Euro slide continues as expectations build up for ECB meeting
01/Sep/2014 • Currency Updates•
Last week the euro continued its downward trend. The inability of the common currency to find support in spite of extreme short positioning among traders is certainly noteworthy. We note that consensus among economists and strategists is coming around to our view that the ECB will announce further easing measures next week; last week Eurozone inflation data, showing yet another drop to barely positive 0.3%, validates the fears expressed by President Draghi in his Jackson Hole speech.
Outside of the euro, financial markets are taking a relaxed view of the Eurozone woes and increased tensions in the Ukraine. Sterling actually outperformed the dollar slightly, and US stocks rose to yet another record high.
A slow summer week in UK financial markets. Mixed CBI activity data in the three-months for July were roughly consistent with a mild slowdown in third-quarter growth to the 2.5-3% range. Trading in sterling mostly reflected concerns about deflationary pressures in the Eurozone and the prospects by more aggressive action by the ECB, and GBP rose 0.6% against the common currency while ending the week slightly up against the US dollar.
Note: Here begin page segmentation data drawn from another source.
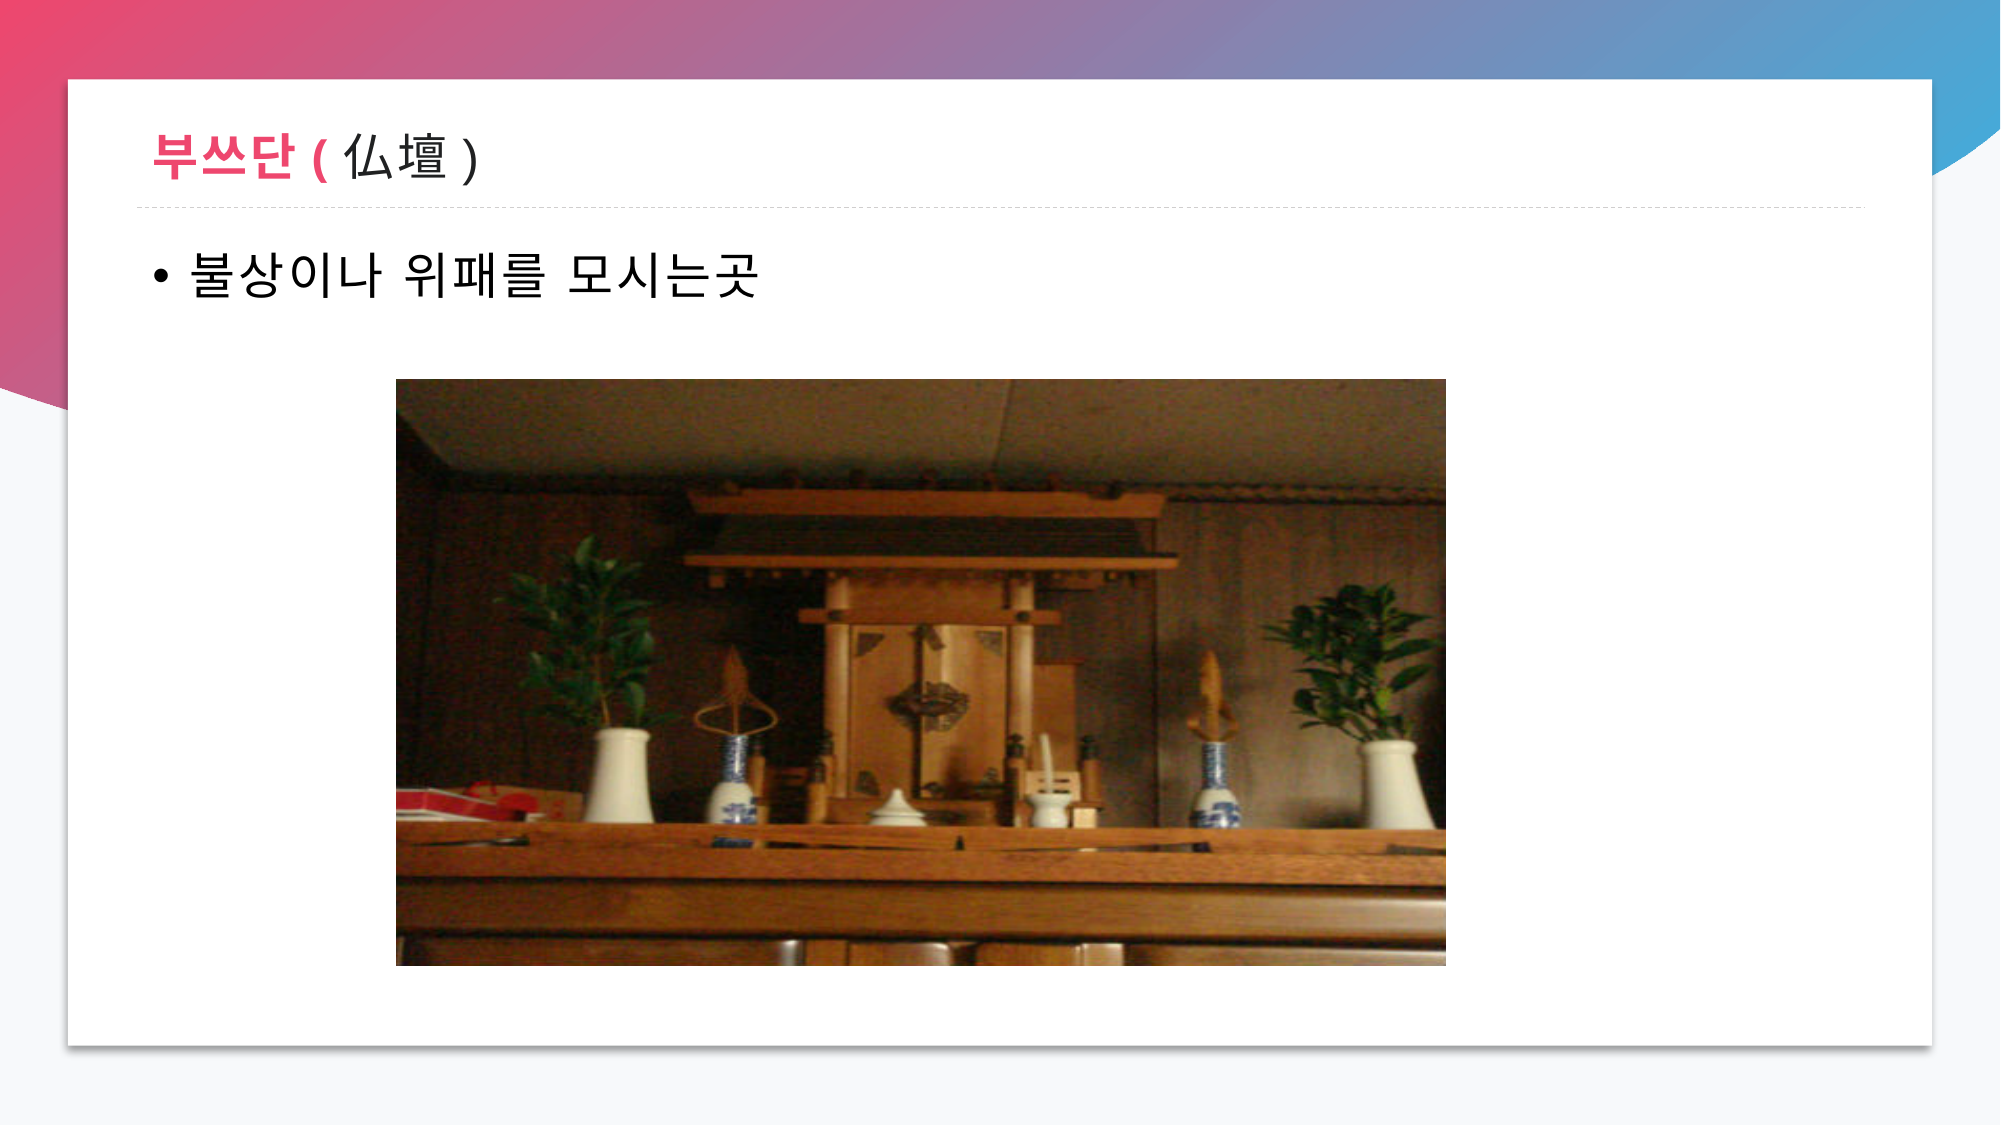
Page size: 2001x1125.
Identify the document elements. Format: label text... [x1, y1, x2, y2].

title 부쓰단(仏壇) [137, 111, 1863, 207]
list 불상이나 위패를 모시는곳 [137, 207, 1864, 350]
picture [396, 379, 1446, 966]
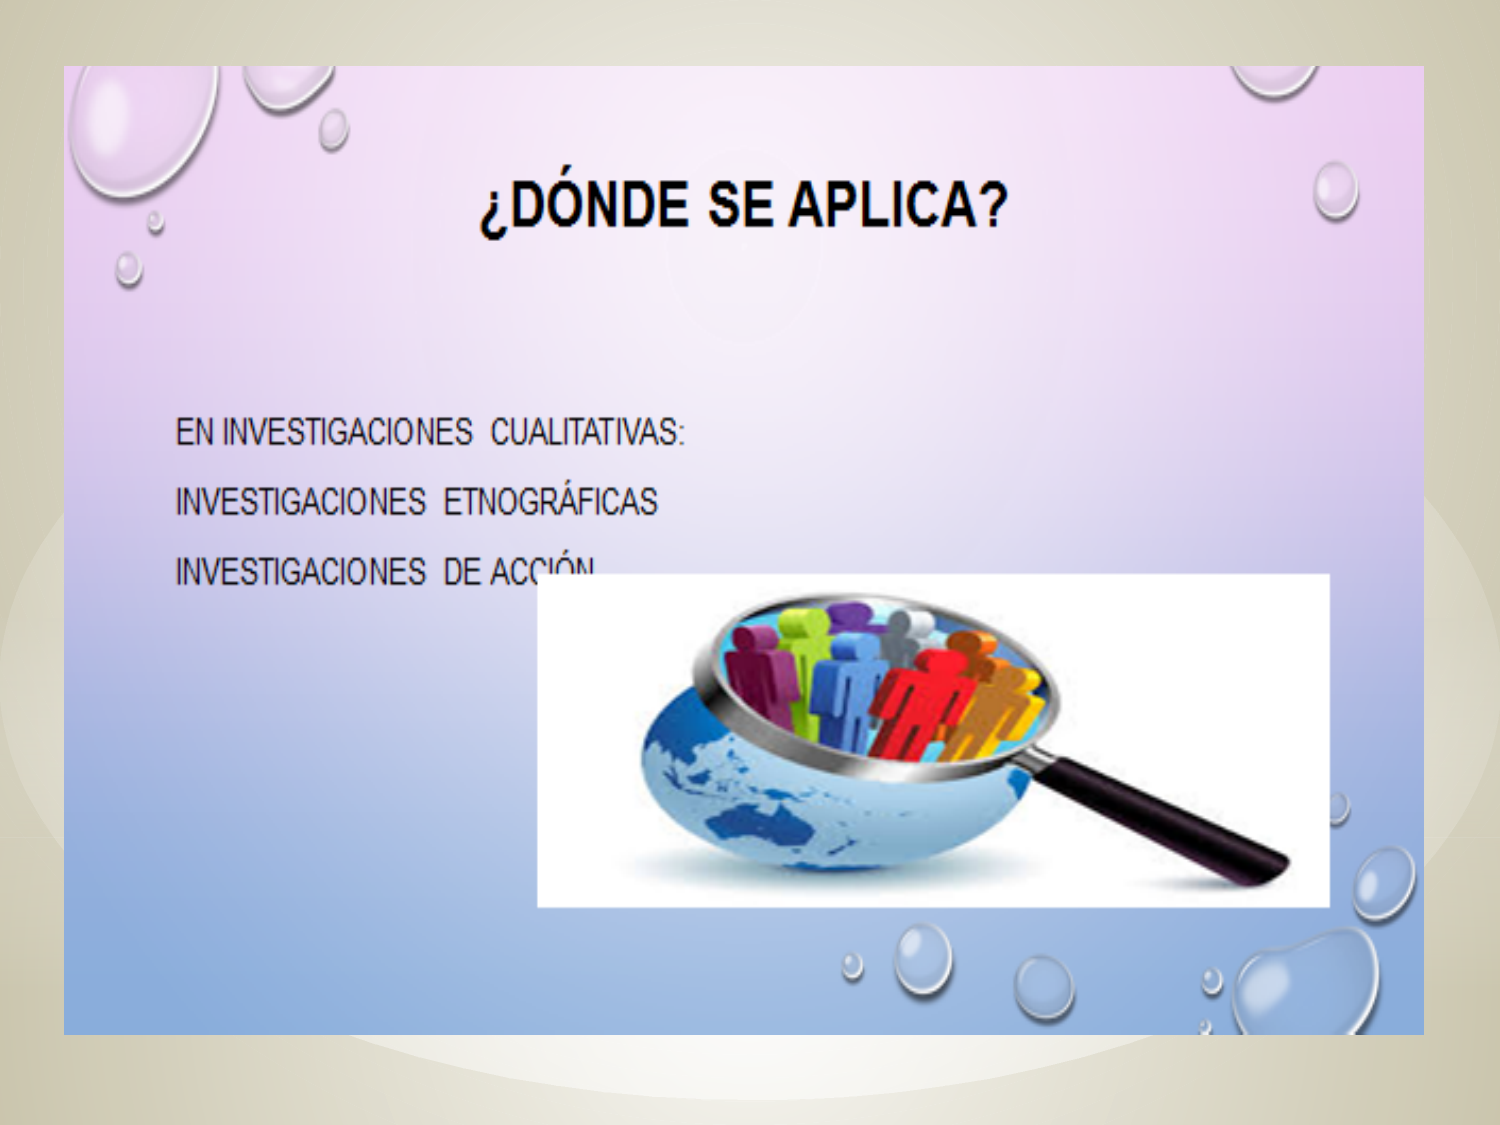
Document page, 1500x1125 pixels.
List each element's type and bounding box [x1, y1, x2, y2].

picture [64, 66, 1424, 1036]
We have been warning for some months that further aggressive easing by the ECB was in the cards, as early as the September meeting next week. President Draghi’s Jackson Hole speech started to move economic consensus in that direction; last week’s round of dismal macroeconomic data appears to have convinced most sceptics. Eurozone inflation fell yet again to 0.3% YoY. Particularly worrisome is the entrenchment of deflation in Spain, where inflation fell to -0.5% YoY. Economic sentiment dropped again in the Eurozone, and the fall was very sharp in Italy, which is shaping up as the next potential focus of concern about sustainability of peripheral economies. Finally, Eurozone-wide bank lending fell in July.
With all leading indicators pointing out to further weakening in Eurozone growth, the only immediate relief will come from the external sector. Therefore, the continued fall in the euro is just about the only positive development for the Eurozone. However, it is far from sufficient and we expect to see some action at the ECB meeting on Thursday.
Last week brought mixed economic news across the Atlantic. Second quarter growth was revised 0.3% higher, to 4.2%. July data was mixed, with weaker consumer spending offset by very strong reports on capital expenditure. Overall, last week’s news was consistent with our expectation of 3-3.5% third-quarter growth. This should be enough to keep the Fed on track to end purchases of assets in October, and look to hike rates at some point in the first half of 2015. All eyes are now on the August payroll report next Friday. This will come on the heels of the ECB meeting on Thursday, and will make for a very volatile end to the week’s trading.